A managed identity from Azure Active Directory (Azure AD) allows your app to easily access other Azure AD-protected resources such as Azure Key Vault. The identity is managed by the Azure platform and does not require you to provision or rotate any secrets. - Azure Docs

Basically your function can authenticate without having to login in the way that we typically think of “logging in”, ie. with a username and password. If we did have to use a username and password then the function would have to get that information from somewhere, and if that information became public in some way we’d have to rotate (ie. change) those secrets, which is a huge pain. But with managed identity we don’t have to do that, instead we configure Azure to allow our function to access Key Vault. Thus, the platform takes care of everything in the background, which is what platforms are supposed to do. :)

Also, and this is interesting, in my NodeJS code I’m using the below to setup the credential so that I can access Key Vault secrets.

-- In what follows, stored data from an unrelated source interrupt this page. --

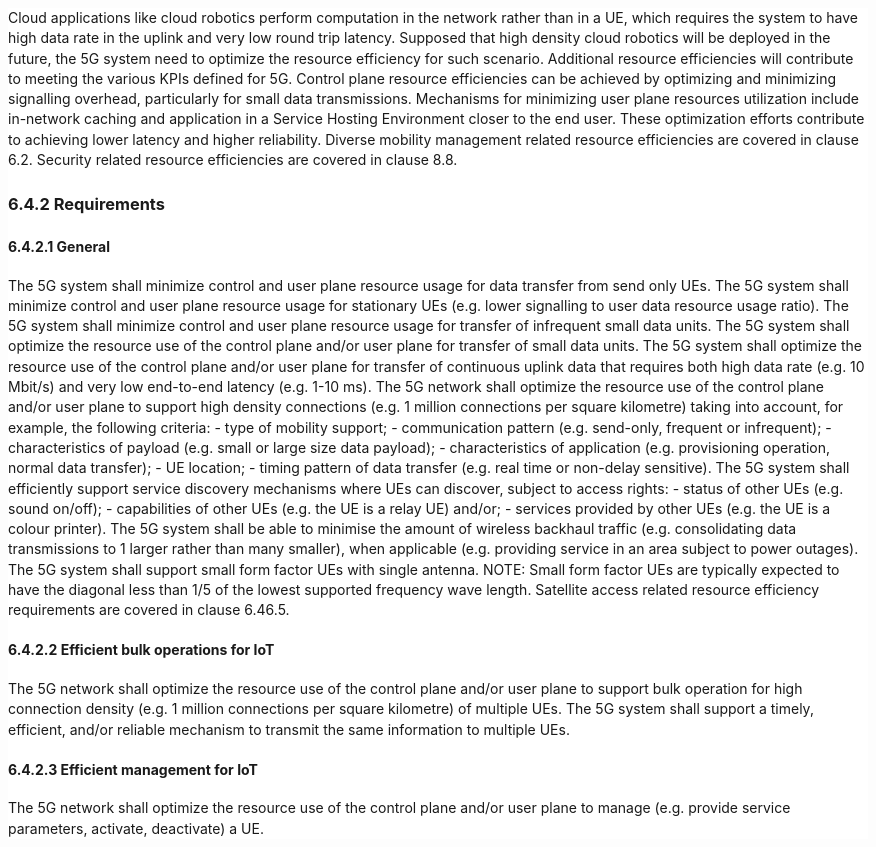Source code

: Cloud applications like cloud robotics perform computation in the network
rather than in a UE, which requires the system to have high data rate in the
uplink and very low round trip latency. Supposed that high density cloud
robotics will be deployed in the future, the 5G system need to optimize the
resource efficiency for such scenario.
Additional resource efficiencies will contribute to meeting the various KPIs
defined for 5G. Control plane resource efficiencies can be achieved by
optimizing and minimizing signalling overhead, particularly for small data
transmissions. Mechanisms for minimizing user plane resources utilization
include in-network caching and application in a Service Hosting Environment
closer to the end user. These optimization efforts contribute to achieving
lower latency and higher reliability.
Diverse mobility management related resource efficiencies are covered in
clause 6.2.
Security related resource efficiencies are covered in clause 8.8.
### 6.4.2 Requirements
#### 6.4.2.1 General
The 5G system shall minimize control and user plane resource usage for data
transfer from send only UEs.
The 5G system shall minimize control and user plane resource usage for
stationary UEs (e.g. lower signalling to user data resource usage ratio).
The 5G system shall minimize control and user plane resource usage for
transfer of infrequent small data units.
The 5G system shall optimize the resource use of the control plane and/or user
plane for transfer of small data units.
The 5G system shall optimize the resource use of the control plane and/or user
plane for transfer of continuous uplink data that requires both high data rate
(e.g. 10 Mbit/s) and very low end-to-end latency (e.g. 1-10 ms).
The 5G network shall optimize the resource use of the control plane and/or
user plane to support high density connections (e.g. 1 million connections per
square kilometre) taking into account, for example, the following criteria:
\- type of mobility support;
\- communication pattern (e.g. send-only, frequent or infrequent);
\- characteristics of payload (e.g. small or large size data payload);
\- characteristics of application (e.g. provisioning operation, normal data
transfer);
\- UE location;
\- timing pattern of data transfer (e.g. real time or non-delay sensitive).
The 5G system shall efficiently support service discovery mechanisms where UEs
can discover, subject to access rights:
\- status of other UEs (e.g. sound on/off);
\- capabilities of other UEs (e.g. the UE is a relay UE) and/or;
\- services provided by other UEs (e.g. the UE is a colour printer).
The 5G system shall be able to minimise the amount of wireless backhaul
traffic (e.g. consolidating data transmissions to 1 larger rather than many
smaller), when applicable (e.g. providing service in an area subject to power
outages).
The 5G system shall support small form factor UEs with single antenna.
NOTE: Small form factor UEs are typically expected to have the diagonal less
than 1/5 of the lowest supported frequency wave length.
Satellite access related resource efficiency requirements are covered in
clause 6.46.5.
#### 6.4.2.2 Efficient bulk operations for IoT
The 5G network shall optimize the resource use of the control plane and/or
user plane to support bulk operation for high connection density (e.g. 1
million connections per square kilometre) of multiple UEs.
The 5G system shall support a timely, efficient, and/or reliable mechanism to
transmit the same information to multiple UEs.
#### 6.4.2.3 Efficient management for IoT
The 5G network shall optimize the resource use of the control plane and/or
user plane to manage (e.g. provide service parameters, activate, deactivate) a
UE.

const credential = new DefaultAzureCredential();

The above assumes there are AZURE_TENANT_ID, AZURE_CLIENT_ID and AZURE_CLIENT_SECRET variables configured, ie. when developing locally, having logged in with az login or setup those variables. However, once the function has been pushed to Azure, if those variables are not available, the code will try to use a managed identity. So I don’t have to use one method locally and another in production.

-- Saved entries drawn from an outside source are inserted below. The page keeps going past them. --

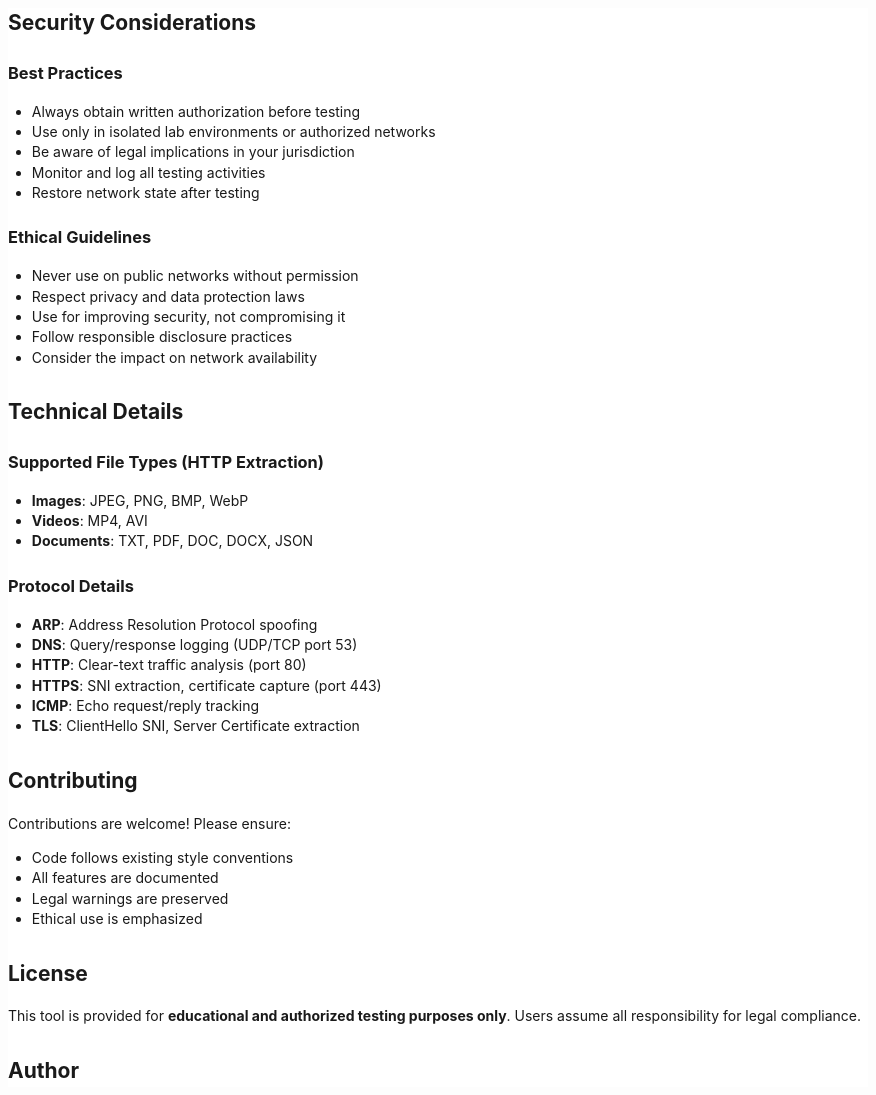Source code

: ## Security Considerations

### Best Practices

- Always obtain written authorization before testing
- Use only in isolated lab environments or authorized networks
- Be aware of legal implications in your jurisdiction
- Monitor and log all testing activities
- Restore network state after testing

### Ethical Guidelines

- Never use on public networks without permission
- Respect privacy and data protection laws
- Use for improving security, not compromising it
- Follow responsible disclosure practices
- Consider the impact on network availability

## Technical Details

### Supported File Types (HTTP Extraction)

- **Images**: JPEG, PNG, BMP, WebP
- **Videos**: MP4, AVI
- **Documents**: TXT, PDF, DOC, DOCX, JSON

### Protocol Details

- **ARP**: Address Resolution Protocol spoofing
- **DNS**: Query/response logging (UDP/TCP port 53)
- **HTTP**: Clear-text traffic analysis (port 80)
- **HTTPS**: SNI extraction, certificate capture (port 443)
- **ICMP**: Echo request/reply tracking
- **TLS**: ClientHello SNI, Server Certificate extraction

## Contributing

Contributions are welcome! Please ensure:

- Code follows existing style conventions
- All features are documented
- Legal warnings are preserved
- Ethical use is emphasized

## License

This tool is provided for **educational and authorized testing purposes only**. Users assume all responsibility for legal compliance.

## Author
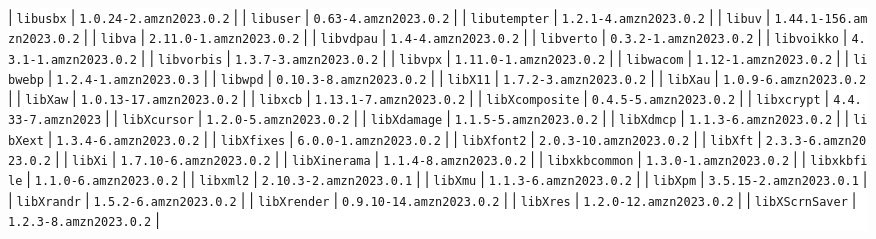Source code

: |   `libusbx`   |   `1.0.24-2.amzn2023.0.2`   | 
|   `libuser`   |   `0.63-4.amzn2023.0.2`   | 
|   `libutempter`   |   `1.2.1-4.amzn2023.0.2`   | 
|   `libuv`   |   `1.44.1-156.amzn2023.0.2`   | 
|   `libva`   |   `2.11.0-1.amzn2023.0.2`   | 
|   `libvdpau`   |   `1.4-4.amzn2023.0.2`   | 
|   `libverto`   |   `0.3.2-1.amzn2023.0.2`   | 
|   `libvoikko`   |   `4.3.1-1.amzn2023.0.2`   | 
|   `libvorbis`   |   `1.3.7-3.amzn2023.0.2`   | 
|   `libvpx`   |   `1.11.0-1.amzn2023.0.2`   | 
|   `libwacom`   |   `1.12-1.amzn2023.0.2`   | 
|   `libwebp`   |   `1.2.4-1.amzn2023.0.3`   | 
|   `libwpd`   |   `0.10.3-8.amzn2023.0.2`   | 
|   `libX11`   |   `1.7.2-3.amzn2023.0.2`   | 
|   `libXau`   |   `1.0.9-6.amzn2023.0.2`   | 
|   `libXaw`   |   `1.0.13-17.amzn2023.0.2`   | 
|   `libxcb`   |   `1.13.1-7.amzn2023.0.2`   | 
|   `libXcomposite`   |   `0.4.5-5.amzn2023.0.2`   | 
|   `libxcrypt`   |   `4.4.33-7.amzn2023`   | 
|   `libXcursor`   |   `1.2.0-5.amzn2023.0.2`   | 
|   `libXdamage`   |   `1.1.5-5.amzn2023.0.2`   | 
|   `libXdmcp`   |   `1.1.3-6.amzn2023.0.2`   | 
|   `libXext`   |   `1.3.4-6.amzn2023.0.2`   | 
|   `libXfixes`   |   `6.0.0-1.amzn2023.0.2`   | 
|   `libXfont2`   |   `2.0.3-10.amzn2023.0.2`   | 
|   `libXft`   |   `2.3.3-6.amzn2023.0.2`   | 
|   `libXi`   |   `1.7.10-6.amzn2023.0.2`   | 
|   `libXinerama`   |   `1.1.4-8.amzn2023.0.2`   | 
|   `libxkbcommon`   |   `1.3.0-1.amzn2023.0.2`   | 
|   `libxkbfile`   |   `1.1.0-6.amzn2023.0.2`   | 
|   `libxml2`   |   `2.10.3-2.amzn2023.0.1`   | 
|   `libXmu`   |   `1.1.3-6.amzn2023.0.2`   | 
|   `libXpm`   |   `3.5.15-2.amzn2023.0.1`   | 
|   `libXrandr`   |   `1.5.2-6.amzn2023.0.2`   | 
|   `libXrender`   |   `0.9.10-14.amzn2023.0.2`   | 
|   `libXres`   |   `1.2.0-12.amzn2023.0.2`   | 
|   `libXScrnSaver`   |   `1.2.3-8.amzn2023.0.2`   | 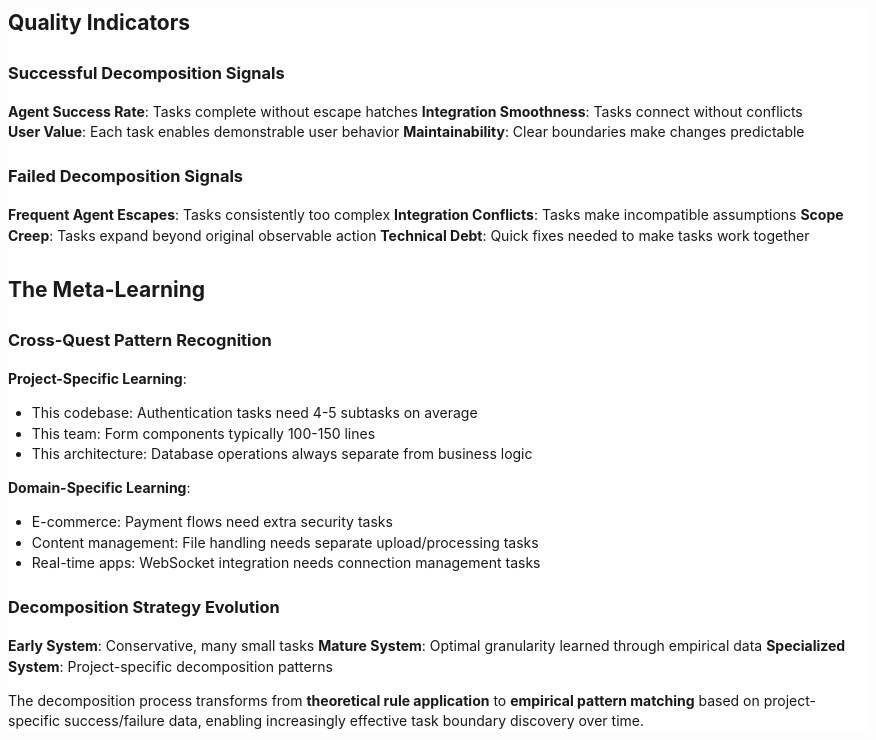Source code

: ## Quality Indicators

### Successful Decomposition Signals

**Agent Success Rate**: Tasks complete without escape hatches
**Integration Smoothness**: Tasks connect without conflicts  
**User Value**: Each task enables demonstrable user behavior
**Maintainability**: Clear boundaries make changes predictable

### Failed Decomposition Signals

**Frequent Agent Escapes**: Tasks consistently too complex
**Integration Conflicts**: Tasks make incompatible assumptions
**Scope Creep**: Tasks expand beyond original observable action
**Technical Debt**: Quick fixes needed to make tasks work together

## The Meta-Learning

### Cross-Quest Pattern Recognition

**Project-Specific Learning**:
- This codebase: Authentication tasks need 4-5 subtasks on average
- This team: Form components typically 100-150 lines  
- This architecture: Database operations always separate from business logic

**Domain-Specific Learning**:
- E-commerce: Payment flows need extra security tasks
- Content management: File handling needs separate upload/processing tasks
- Real-time apps: WebSocket integration needs connection management tasks

### Decomposition Strategy Evolution

**Early System**: Conservative, many small tasks
**Mature System**: Optimal granularity learned through empirical data
**Specialized System**: Project-specific decomposition patterns

The decomposition process transforms from **theoretical rule application** to **empirical pattern matching** based on project-specific success/failure data, enabling increasingly effective task boundary discovery over time.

In my case, initially managed identity access wasn’t configured for the functionapp, so I received this error when running in Azure:

2021-12-21T11:59:26.309 [Error] Executed 'Functions.etc-hosts' (Failed, Id=56fdb72b-eb86-41b9-a215-d7e7b3f22425, Duration=98ms)Result: FailureException: Error: Azure CLI could not be found.  Please visit https://aka.ms/azure-cli for installation instructions and then, once installed, authenticate to your Azure account using 'az login'.Stack: Error: Azure CLI could not be found.  Please visit https://aka.ms/azure-cli for installation instructions and then, once installed, authenticate to your Azure account using 'az login'.at AzureCliCredential.getToken 

I needed to setup managed identity and allow it to access a Key Vault.

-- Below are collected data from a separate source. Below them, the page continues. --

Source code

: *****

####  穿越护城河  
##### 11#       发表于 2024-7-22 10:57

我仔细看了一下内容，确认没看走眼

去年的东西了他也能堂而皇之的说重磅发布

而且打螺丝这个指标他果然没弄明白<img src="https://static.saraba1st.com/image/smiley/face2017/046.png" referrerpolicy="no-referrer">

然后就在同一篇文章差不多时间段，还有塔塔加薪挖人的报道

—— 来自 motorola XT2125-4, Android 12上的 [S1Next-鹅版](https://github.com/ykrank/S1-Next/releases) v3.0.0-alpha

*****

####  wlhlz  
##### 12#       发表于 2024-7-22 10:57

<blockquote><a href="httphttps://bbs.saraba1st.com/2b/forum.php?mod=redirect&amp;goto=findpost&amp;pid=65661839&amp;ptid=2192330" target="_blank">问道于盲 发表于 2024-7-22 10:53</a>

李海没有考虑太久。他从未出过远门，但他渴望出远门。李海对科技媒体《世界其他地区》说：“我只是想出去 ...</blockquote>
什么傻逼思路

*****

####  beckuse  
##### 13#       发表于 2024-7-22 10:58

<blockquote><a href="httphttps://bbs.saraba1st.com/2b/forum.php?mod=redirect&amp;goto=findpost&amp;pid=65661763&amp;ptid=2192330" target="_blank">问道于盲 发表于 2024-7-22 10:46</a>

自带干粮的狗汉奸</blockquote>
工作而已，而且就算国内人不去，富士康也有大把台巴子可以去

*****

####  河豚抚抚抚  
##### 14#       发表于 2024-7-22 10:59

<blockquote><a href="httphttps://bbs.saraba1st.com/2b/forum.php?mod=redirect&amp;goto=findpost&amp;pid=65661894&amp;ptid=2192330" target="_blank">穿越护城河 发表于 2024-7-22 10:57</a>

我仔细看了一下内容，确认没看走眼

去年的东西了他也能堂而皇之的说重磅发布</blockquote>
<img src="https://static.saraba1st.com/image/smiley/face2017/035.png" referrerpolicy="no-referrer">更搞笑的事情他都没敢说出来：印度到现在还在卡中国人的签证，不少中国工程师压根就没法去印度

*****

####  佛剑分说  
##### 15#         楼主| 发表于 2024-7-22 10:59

Configure Managed Identity Access for Function

First, I setup some vars representing my function deployment. Of course these are filled out when I run it in my environment. They’re empty here.

export RG=
export REGION=
export APPNAME=
export STORAGE=
export KV=

Next, assign and identity.

az functionapp identity assign --resource-group ${RG} --name ${APPNAME}

Eg. output:

$ az functionapp identity assign --resource-group ${RG} --name ${APPNAME}
{
  "principalId": "<redacted",
  "tenantId": "<redacted>",
  "type": "SystemAssigned",
  "userAssignedIdentities": null
}

Now we can just grab the principalId (or copy it from the above output).

export PRINCIPAL_ID=$(az functionapp identity show -n ${APPNAME} --query principalId --resource-group ${RG} -o tsv)

Finally setup a policy for key vault to allow this principal to access the secrets.

az keyvault set-policy -n ${KV} \
  --object-id ${PRINCIPAL_ID} \
  --resource-group ${RG} \
  --secret-permissions get list 

At this point, even when using DefaultAzureCredential(), when pushed into Azure the system is smart enough to use the managed identity.